A well-thought out parenting plan can prevent disputes from arising between parents and help them focus on their children.

Going through a divorce in Texas is never easy, especially when it comes to the children involved. The Texas Department of State Health Services reports that over 82,000 marriages within the state ended in divorce during 2010. Additionally, over 64,000 children were affected by those divorces in some way.

Shared parenting encouraged

When two parents are not getting along, child custody cases can become long and bitter. However, USA Today states that more states are starting to embrace and encourage the concept of shared parenting. Courts, lawmakers and others are starting to recognize that children need to have a relationship with both parents and that need is beginning to guide the decisions made by the court.

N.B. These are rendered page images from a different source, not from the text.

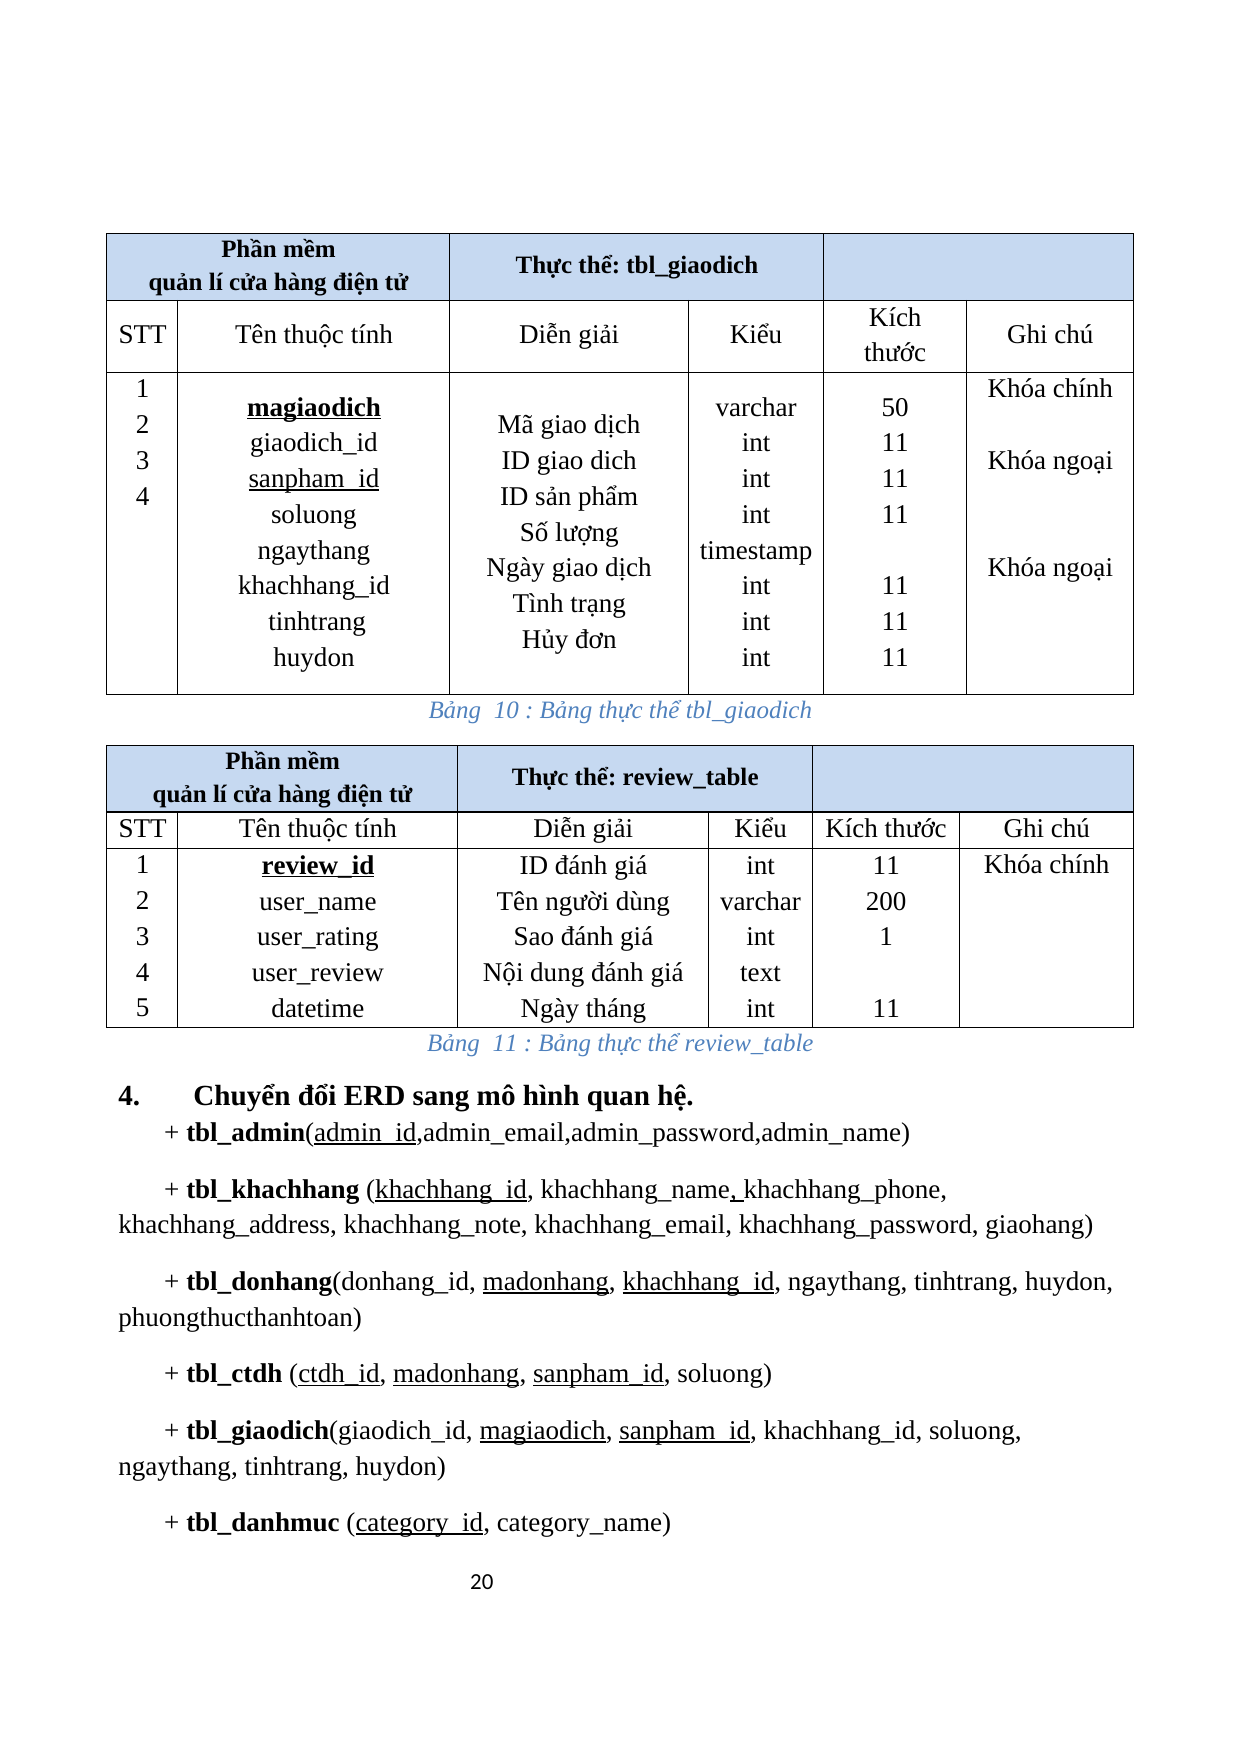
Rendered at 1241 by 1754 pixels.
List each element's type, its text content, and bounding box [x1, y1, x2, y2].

table_cell Kiểu [689, 301, 823, 372]
table_cell Tên thuộc tính [178, 813, 457, 847]
table_cell STT [107, 813, 177, 847]
table_cell Ghi chú [967, 301, 1133, 372]
table_cell Diễn giải [450, 301, 688, 372]
table_cell Kích thước [824, 301, 966, 372]
table_header Thực thể: tbl_giaodich [450, 234, 823, 300]
table_cell STT [107, 301, 177, 372]
table_cell varchar int int int timestamp int int int [689, 373, 823, 694]
table_cell magiaodich giaodich_id sanpham_id soluong ngaythang khachhang_id tinhtrang huydon [178, 373, 449, 694]
text + tbl_giaodich(giaodich_id, magiaodich, sanpham_id, khachhang_id, soluong, ngaythang, tinhtrang, huydon) [118, 1414, 1122, 1481]
text + tbl_donhang(donhang_id, madonhang, khachhang_id, ngaythang, tinhtrang, huydon, phuongthucthanhtoan) [118, 1265, 1122, 1332]
table_cell Mã giao dịch ID giao dich ID sản phẩm Số lượng Ngày giao dịch Tình trạng Hủy đơn [450, 373, 688, 694]
table_cell 1 2 3 4 [107, 373, 177, 694]
text + tbl_danhmuc (category_id, category_name) [118, 1506, 1122, 1537]
table_cell 50 11 11 11 11 11 11 [824, 373, 966, 694]
table_cell int varchar int text int [709, 849, 812, 1027]
table_header Thực thể: review_table [458, 746, 812, 811]
table_header [813, 746, 1133, 811]
table_cell Khóa chính Khóa ngoại Khóa ngoại [967, 373, 1133, 694]
table_cell review_id user_name user_rating user_review datetime [178, 849, 457, 1027]
table_cell 11 200 1 11 [813, 849, 959, 1027]
table_header [824, 234, 1133, 300]
text Bảng 10 : Bảng thực thể tbl_giaodich [118, 695, 1122, 724]
table_cell ID đánh giá Tên người dùng Sao đánh giá Nội dung đánh giá Ngày tháng [458, 849, 708, 1027]
table_cell Kích thước [813, 813, 959, 847]
subtitle 4. Chuyển đổi ERD sang mô hình quan hệ. [118, 1078, 1122, 1111]
text Bảng 11 : Bảng thực thể review_table [118, 1028, 1122, 1057]
table_cell Ghi chú [960, 813, 1133, 847]
text + tbl_ctdh (ctdh_id, madonhang, sanpham_id, soluong) [118, 1357, 1122, 1389]
table_cell Diễn giải [458, 813, 708, 847]
table_header Phần mềm quản lí cửa hàng điện tử [107, 234, 449, 300]
table_cell Kiểu [709, 813, 812, 847]
table_header Phần mềm quản lí cửa hàng điện tử [107, 746, 457, 811]
table_cell Khóa chính [960, 849, 1133, 1027]
text + tbl_admin(admin_id,admin_email,admin_password,admin_name) [118, 1116, 1122, 1147]
text + tbl_khachhang (khachhang_id, khachhang_name, khachhang_phone, khachhang_address, khachhang_note, khachhang_email, khachhang_password, giaohang) [118, 1173, 1122, 1240]
table_cell Tên thuộc tính [178, 301, 449, 372]
table_cell 1 2 3 4 5 [107, 849, 177, 1027]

Here in Texas, the state’s Family Code echoes this sentiment, stating that children should “have frequent and continuing contact with parents.” When courts are asked to step in and make a decision in child custody or visitation, the law charges them to always act with the child’s best interest in mind. Additionally, the court may require parents to create and present a parenting plan.

Drafting a parenting plan

A successful parenting plan can eliminate unnecessary legal issues and help parents keep the focus on their children rather than their issues with each other. The Texas Attorney General’s Office states that parenting plans should contain the following elements:

  • Decision making – sets up which parent will make decisions regarding the child’s day-to-day needs, religious upbringing, education, health care and entertainment.
  • Visitation schedule – should include time when child will be picked up, dropped off, locations to pick up or drop off the child, holidays, vacations and special events such as graduations, birthdays or religious celebrations
  • Expenses not covered in child support – child support only goes so far so parents should discuss how they will address unexpected medical bills, sports camps, school supplies and private lessons for music or dance.
  • Communication methods – if there is a disagreement between the two parents, the plan can spell out how that dispute will be resolved such as using a neutral friend, professional mediator or a simple phone call.
  • House rules – bed times, doing homework, chores, time spent with friends, TV watching, using the computer and disciplinary actions
  • Relocation – sets up a process to follow in the event that a parent desires to move out of the state or several hours away.

Additionally, each parenting plan should keep in mind the specific needs of the child’s age group. Teenagers will need a plan that recognizes their own desires for independence and freedom in making their own decision. A toddler will need a plan that is more structured with activities and bonding time with each parent. To ensure that a parenting plan covers all potential issues, parents may want to speak with an attorney.